In 2014, Woren was honored to receive two Earphone Awards from AudioFile Magazine (arguably the bible of the industry, reviewing over 2400 audiobooks each year), and was also named one of the magazine's Best Voices of the Year. Deeply humbled by the recognition, he is delighted to have captured the attention of children and family listeners while working on one of his favorite projects. A relative newcomer to the field, he has been successful in the audiobook industry for over 8 years, now. “No matter where you live,” he smiles, “there are always good opportunities for good voices, especially with the emergence of home-studio recording."

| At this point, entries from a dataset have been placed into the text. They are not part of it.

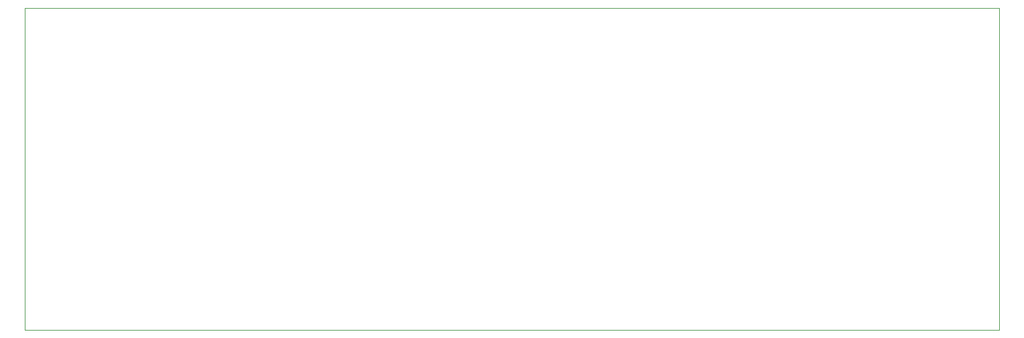
<source format=gbr>
%TF.GenerationSoftware,KiCad,Pcbnew,(6.0.2)*%
%TF.CreationDate,2022-03-20T13:20:32+09:00*%
%TF.ProjectId,TSAL&VOLTAGE_INDICATOR (1),5453414c-2656-44f4-9c54-4147455f494e,rev?*%
%TF.SameCoordinates,Original*%
%TF.FileFunction,Profile,NP*%
%FSLAX46Y46*%
G04 Gerber Fmt 4.6, Leading zero omitted, Abs format (unit mm)*
G04 Created by KiCad (PCBNEW (6.0.2)) date 2022-03-20 13:20:32*
%MOMM*%
%LPD*%
G01*
G04 APERTURE LIST*
%TA.AperFunction,Profile*%
%ADD10C,0.050000*%
%TD*%
G04 APERTURE END LIST*
D10*
X49000000Y-98000000D02*
X182000000Y-98000000D01*
X182000000Y-98000000D02*
X182000000Y-142000000D01*
X182000000Y-142000000D02*
X49000000Y-142000000D01*
X49000000Y-142000000D02*
X49000000Y-98000000D01*
M02*

</source>
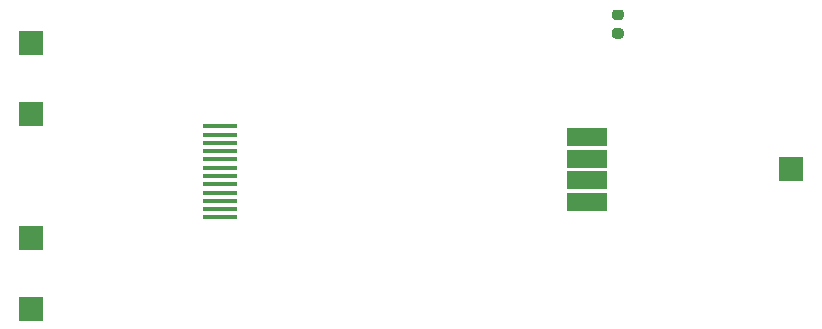
<source format=gbr>
%TF.GenerationSoftware,KiCad,Pcbnew,(5.1.12)-1*%
%TF.CreationDate,2022-11-12T21:15:41+01:00*%
%TF.ProjectId,NewmorphS3,4e65776d-6f72-4706-9853-332e6b696361,rev?*%
%TF.SameCoordinates,Original*%
%TF.FileFunction,Paste,Top*%
%TF.FilePolarity,Positive*%
%FSLAX46Y46*%
G04 Gerber Fmt 4.6, Leading zero omitted, Abs format (unit mm)*
G04 Created by KiCad (PCBNEW (5.1.12)-1) date 2022-11-12 21:15:41*
%MOMM*%
%LPD*%
G01*
G04 APERTURE LIST*
%ADD10R,3.000000X0.350000*%
%ADD11R,3.500000X1.524000*%
%ADD12R,2.000000X2.000000*%
G04 APERTURE END LIST*
D10*
%TO.C,U106*%
X73124000Y-74693800D03*
X73124000Y-75393800D03*
X73124000Y-76093800D03*
X73124000Y-76793800D03*
X73124000Y-77493800D03*
X73124000Y-78193800D03*
X73124000Y-78893800D03*
X73124000Y-79593800D03*
X73124000Y-80293800D03*
X73124000Y-80993800D03*
X73124000Y-81693800D03*
X73124000Y-82393800D03*
%TD*%
%TO.C,D102*%
G36*
G01*
X107063250Y-67265000D02*
X106550750Y-67265000D01*
G75*
G02*
X106332000Y-67046250I0J218750D01*
G01*
X106332000Y-66608750D01*
G75*
G02*
X106550750Y-66390000I218750J0D01*
G01*
X107063250Y-66390000D01*
G75*
G02*
X107282000Y-66608750I0J-218750D01*
G01*
X107282000Y-67046250D01*
G75*
G02*
X107063250Y-67265000I-218750J0D01*
G01*
G37*
G36*
G01*
X107063250Y-65690000D02*
X106550750Y-65690000D01*
G75*
G02*
X106332000Y-65471250I0J218750D01*
G01*
X106332000Y-65033750D01*
G75*
G02*
X106550750Y-64815000I218750J0D01*
G01*
X107063250Y-64815000D01*
G75*
G02*
X107282000Y-65033750I0J-218750D01*
G01*
X107282000Y-65471250D01*
G75*
G02*
X107063250Y-65690000I-218750J0D01*
G01*
G37*
%TD*%
D11*
%TO.C,U105*%
X104170000Y-75580000D03*
X104170000Y-77430000D03*
X104170000Y-79255000D03*
X104170000Y-81105000D03*
D12*
X121470000Y-78305000D03*
%TD*%
%TO.C,SW103*%
X57150000Y-67660000D03*
X57150000Y-73660000D03*
%TD*%
%TO.C,SW104*%
X57150000Y-90185000D03*
X57150000Y-84185000D03*
%TD*%
M02*

</source>
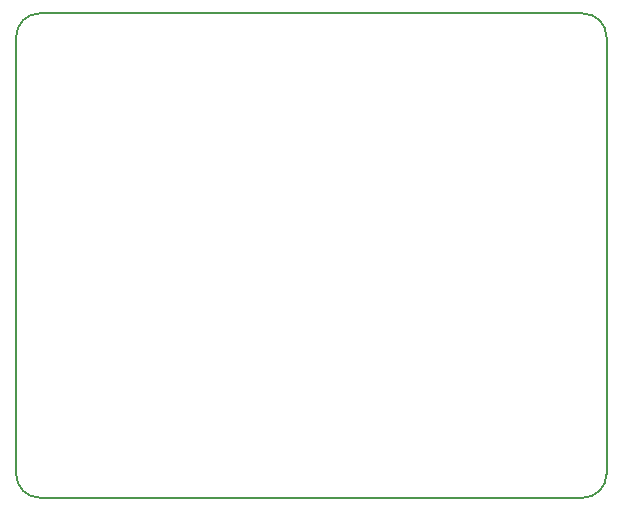
<source format=gm1>
G04 #@! TF.GenerationSoftware,KiCad,Pcbnew,(6.0.9)*
G04 #@! TF.CreationDate,2022-11-21T10:30:20+01:00*
G04 #@! TF.ProjectId,IO Board,494f2042-6f61-4726-942e-6b696361645f,rev?*
G04 #@! TF.SameCoordinates,Original*
G04 #@! TF.FileFunction,Profile,NP*
%FSLAX46Y46*%
G04 Gerber Fmt 4.6, Leading zero omitted, Abs format (unit mm)*
G04 Created by KiCad (PCBNEW (6.0.9)) date 2022-11-21 10:30:20*
%MOMM*%
%LPD*%
G01*
G04 APERTURE LIST*
G04 #@! TA.AperFunction,Profile*
%ADD10C,0.200000*%
G04 #@! TD*
G04 APERTURE END LIST*
D10*
X164223304Y-98963496D02*
G75*
G03*
X162223286Y-96963496I-2000004J-4D01*
G01*
X116223286Y-96963486D02*
G75*
G03*
X114223286Y-98963496I14J-2000014D01*
G01*
X116223286Y-137963496D02*
X162223286Y-137963496D01*
X114223304Y-135963496D02*
G75*
G03*
X116223286Y-137963496I1999996J-4D01*
G01*
X114223286Y-98963496D02*
X114223286Y-135963496D01*
X162223286Y-137963486D02*
G75*
G03*
X164223286Y-135963496I14J1999986D01*
G01*
X164223286Y-135963496D02*
X164223286Y-98963496D01*
X162223286Y-96963496D02*
X116223286Y-96963496D01*
M02*

</source>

According to Woren, to be ready for a career in acting—whatever the platform may be, it is to always be training. “Like for instance sometimes reading for non-fiction can be pretty dry—don’t get me wrong here, I am grateful for the works of non-fiction—and so it’s a challenge at times making it not sound that way to someone that’s listening to it, and in that world, it’s your job.” Woren laughs. “And doing an audiobook is to bring it to life, into the theatre of the mind, so to speak.”